The Food and Drug Administration (FDA) says it is investigating a possible meningitis case in a patient who received a spinal injection, as well as two cases in which heart transplant patients contracted fungal infections. All three patients received drugs produced by the New England Compounding Center, which is under investigation for the meningitis outbreak that has killed 15 people.

Dr. William Schaffner, the chairman of Vanderbilt University Medical Center's Department of Preventive Medicine, said the full extent of the outbreak caused by the contaminated drugs may not be known for weeks.

"We are in the middle of a phenomenon. We are not near to the end of this investigation yet," Schaffner said.

Federal health officials say the deaths from fungal meningitis and more than 200 cases of illness are believed to be linked to the tainted steroid medication produced by the Massachusetts compounding pharmacy.

With media now reporting that other medications produced by the company may have infected at least three people, health officials are advising doctors to contact all patients who were injected with drugs made by the company.

Schaffner says the new warnings indicate there could be widespread contamination.

"Our worst fears appear to be realized. We have been concerned from the beginning that if one kind of medication was contaminated, is it possible that other kinds of medications also were contaminated. Now, the FDA does not say that definitively, but they have given us a heads-up that that is likely," Schaffner said.
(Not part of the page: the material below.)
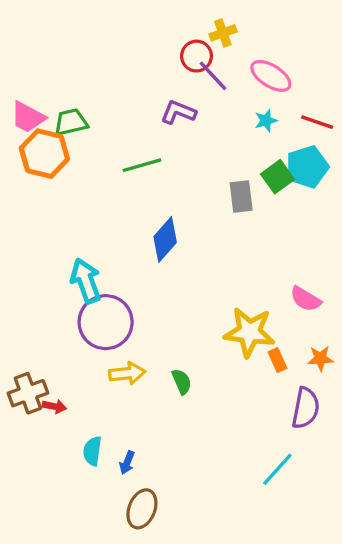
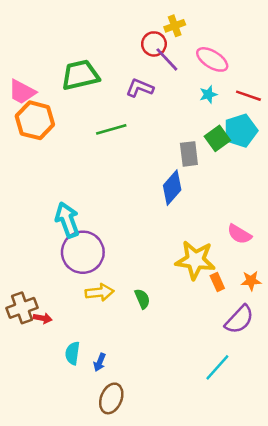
green trapezoid: (71, 122) -> (80, 75), moved, size x1.4
blue diamond: (165, 239) -> (172, 188), moved
purple semicircle: (306, 408) -> (239, 320), turned 32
He says the cases show the FDA needs to extend its regulatory authority over compounding pharmacies, which custom-mix specific doses of approved medications to meet the needs of individual patients.

Schaffner says compounding pharmacies should be held to the same standards as other pharmaceutical manufacturers.  

Meningitis infects membranes protecting the brain and spinal cord. The current outbreak is affecting people in at least 15 states.